Di sisi lain, Eny Kusdarini menyampaikan pemisahan kewenangan antara kementerian yang mengurus desa dan kementerian yang mengatur pemerintahan daerah telah menyebabkan tumpang tindih kebijakan dan duplikasi program.

"Desa sering diperlakukan sebagai objek pembangunan dan bukan pelaku utama tata kelola lokal. Model pendekatan birokratis dan seragam juga tidak sepenuhnya sesuai dengan realitas keberagaman desa di Indonesia," kata Eny.

Eny menambahkan solusi untuk dualisme ini dari sisi pemerintahan perlu diarahkan pada harmonisasi regulasi dan institusi yang menangani desa.

"Saat ini, kebijakan desa sering ditentukan oleh dua atau lebih kementerian berbeda, sehingga menciptakan duplikasi program dan tumpang tindih kewenangan," imbuhnya.

Eny mengusulkan sebaiknya urusan desa ditangani oleh kewenangan satu atap supaya tidak ada tumpang tindih kewenangan lembaga yang membawahi urusan desa. Di samping itu hal ini menghindari kebijakan yang parsial dan membingungkan pada implementasi di tingkat desa.

Sementara itu, Idul Rishan menyoroti persoalan persiapan pemilu lokal menyusul putusan MK Nomor 135/PUU-XXII/2024 yang memisahkan pemilihan umum nasional dan pemilihan umum lokal. Berdasarkan putusan tersebut, pemilu serentak nasional akan digunakan untuk memilih anggota DPR, DPD, serta Presiden dan Wakil Presiden. Beberapa waktu setelahnya, akan digelar pemilu serentak lokal untuk memilih anggota DPRD provinsi, anggota DPRD kabupaten/kota, serta memilih gubernur, bupati, dan wali kota.

"Tindak lanjut Putusan MK Nomor 135/PUU-XXII/2024 dilakukan dengan Perubahan UU Pemilu dan UU Pemilihan Kepala Daerah yang akan dimasukan dalam metode Kodifikasi UU Pemilu," kata Idul.

Idul Rishan menjelaskan putusan MK tersebut berimplikasi pada munculnya kekosongan masa jabatan kepala daerah. Untuk mengisi kekosongan itu, menurutnya, dapat dilakukan melalui mekanisme pengangkatan penjabat kepala daerah.
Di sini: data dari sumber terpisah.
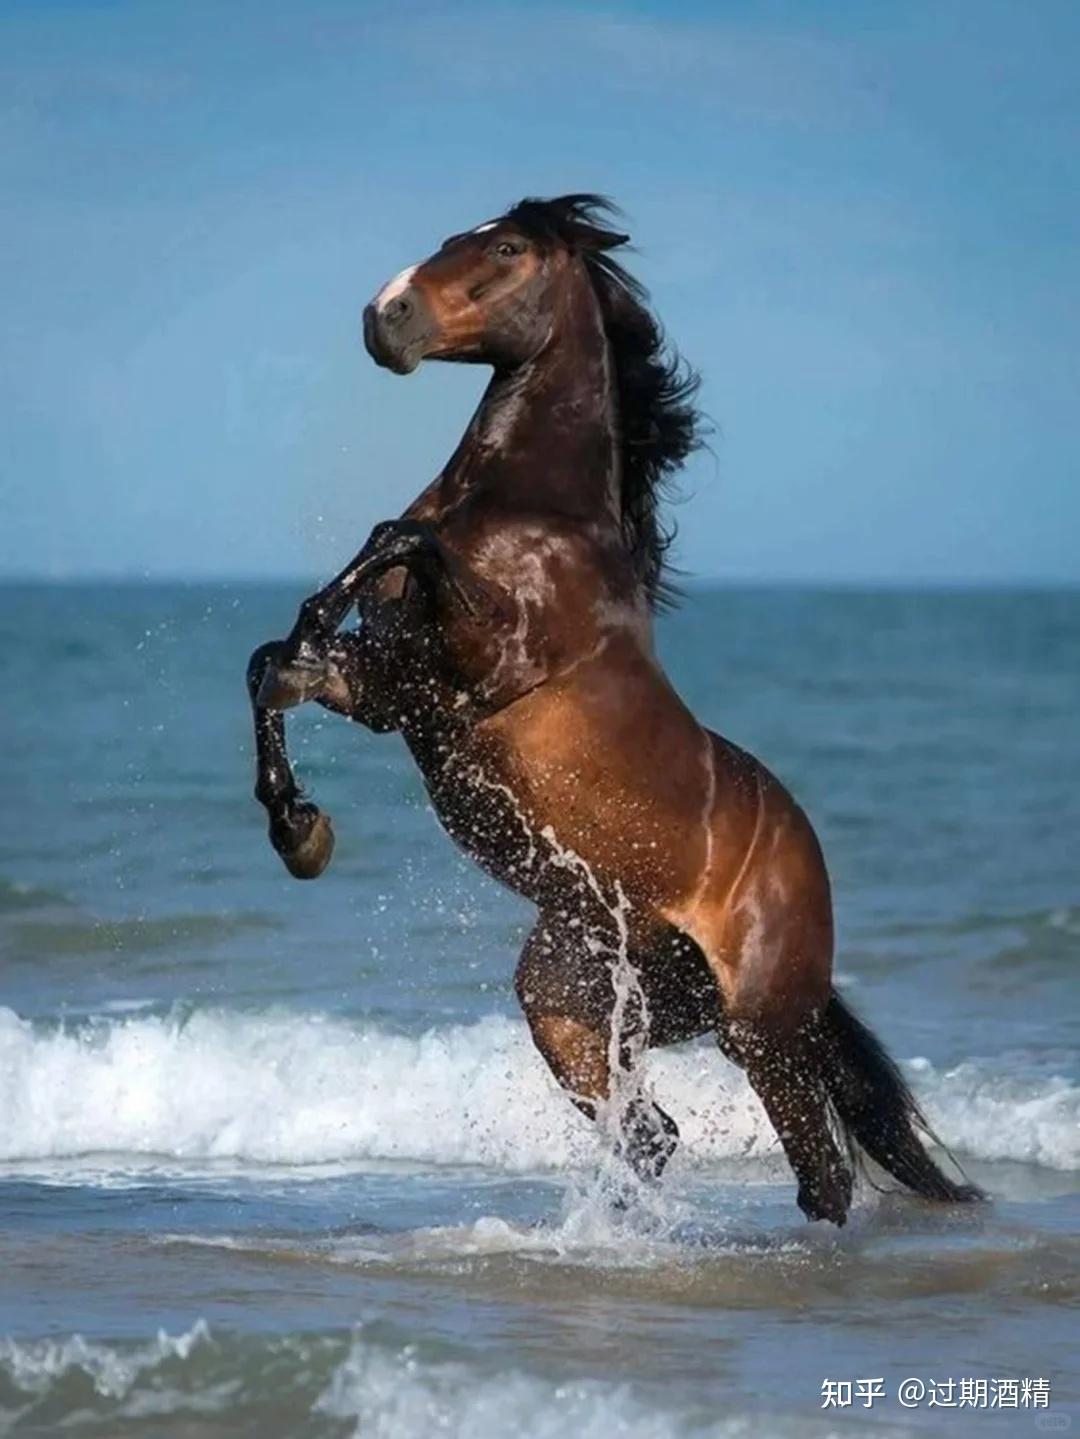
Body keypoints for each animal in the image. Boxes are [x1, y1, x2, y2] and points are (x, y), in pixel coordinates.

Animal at [247, 194, 980, 1225]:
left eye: (507, 246)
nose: (383, 316)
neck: (534, 514)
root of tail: (809, 879)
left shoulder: (484, 663)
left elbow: (397, 538)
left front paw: (300, 810)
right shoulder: (396, 692)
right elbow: (273, 663)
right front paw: (297, 826)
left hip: (761, 1031)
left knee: (819, 1172)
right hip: (573, 995)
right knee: (652, 1133)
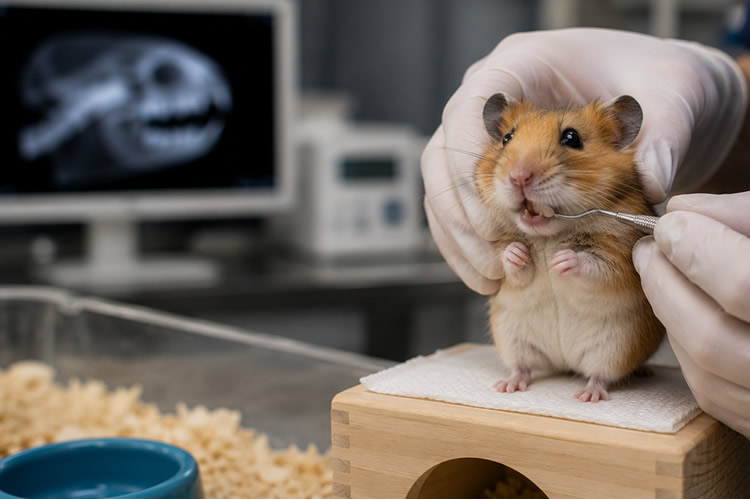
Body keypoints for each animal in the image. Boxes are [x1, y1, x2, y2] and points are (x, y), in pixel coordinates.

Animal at [475, 93, 663, 402]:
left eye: (572, 138)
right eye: (506, 138)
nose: (518, 176)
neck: (548, 236)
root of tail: (564, 363)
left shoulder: (620, 258)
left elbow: (594, 266)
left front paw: (560, 261)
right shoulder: (504, 268)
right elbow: (510, 263)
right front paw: (518, 253)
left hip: (615, 347)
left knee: (600, 375)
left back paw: (590, 395)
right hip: (513, 339)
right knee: (523, 367)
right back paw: (507, 386)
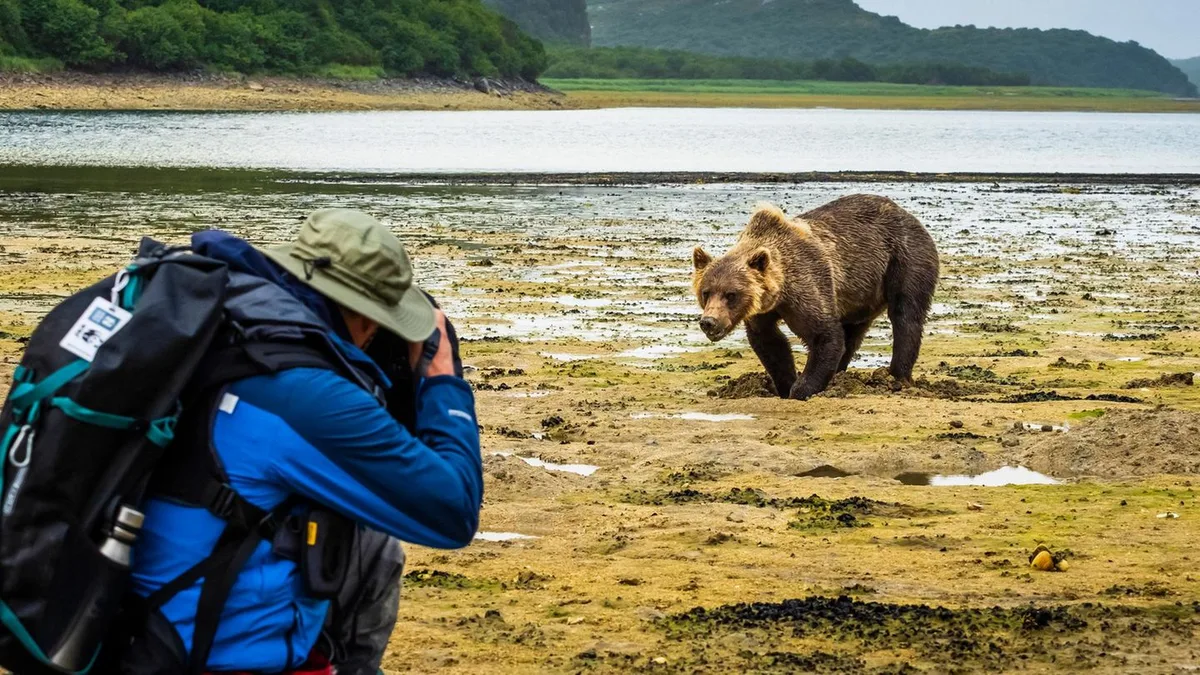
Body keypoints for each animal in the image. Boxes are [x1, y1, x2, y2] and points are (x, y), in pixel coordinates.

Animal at [692, 194, 939, 400]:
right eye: (706, 292)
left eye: (731, 294)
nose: (709, 322)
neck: (780, 289)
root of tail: (909, 215)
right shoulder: (762, 310)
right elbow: (770, 342)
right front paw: (786, 384)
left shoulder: (806, 283)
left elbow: (825, 334)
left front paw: (800, 389)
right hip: (861, 293)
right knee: (853, 331)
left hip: (905, 258)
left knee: (905, 315)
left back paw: (896, 376)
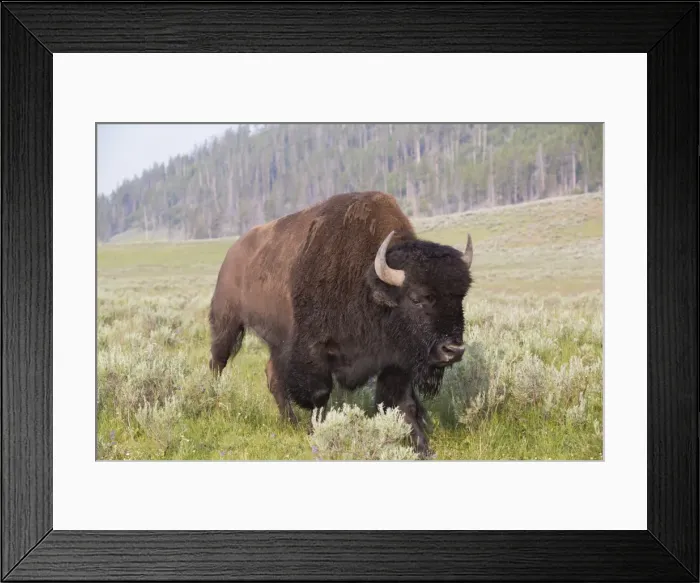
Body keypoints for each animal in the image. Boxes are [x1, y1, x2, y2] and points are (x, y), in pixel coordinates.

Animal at [208, 190, 473, 456]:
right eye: (416, 298)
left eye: (461, 297)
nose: (453, 350)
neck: (368, 284)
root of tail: (233, 252)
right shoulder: (313, 351)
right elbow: (319, 395)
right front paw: (316, 431)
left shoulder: (396, 360)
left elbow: (403, 403)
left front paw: (423, 448)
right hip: (227, 324)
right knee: (218, 362)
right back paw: (215, 402)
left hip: (276, 341)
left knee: (272, 374)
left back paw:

"Pilihan ini jauh lebih rasional ketimbang mengangkat pejabat definitif," ujarnya.

Sementara itu, ia menambahkan perpanjangan masa jabatan anggota DPRD selama masa transisi bertentangan dengan prinsip konstitusionalisme modern yang menekankan pembatasan masa jabatan secara tegas dan definitif.

"Kekosongan masa jabatan DPRD Provinsi/Kabupaten/Kota jauh lebih kompleks isunya. UUD mengatur secara limitatif prosedur pengisian jabatan DPRD yang hanya bisa dilakukan melalui pemilihan secara langsung," pungkasnya.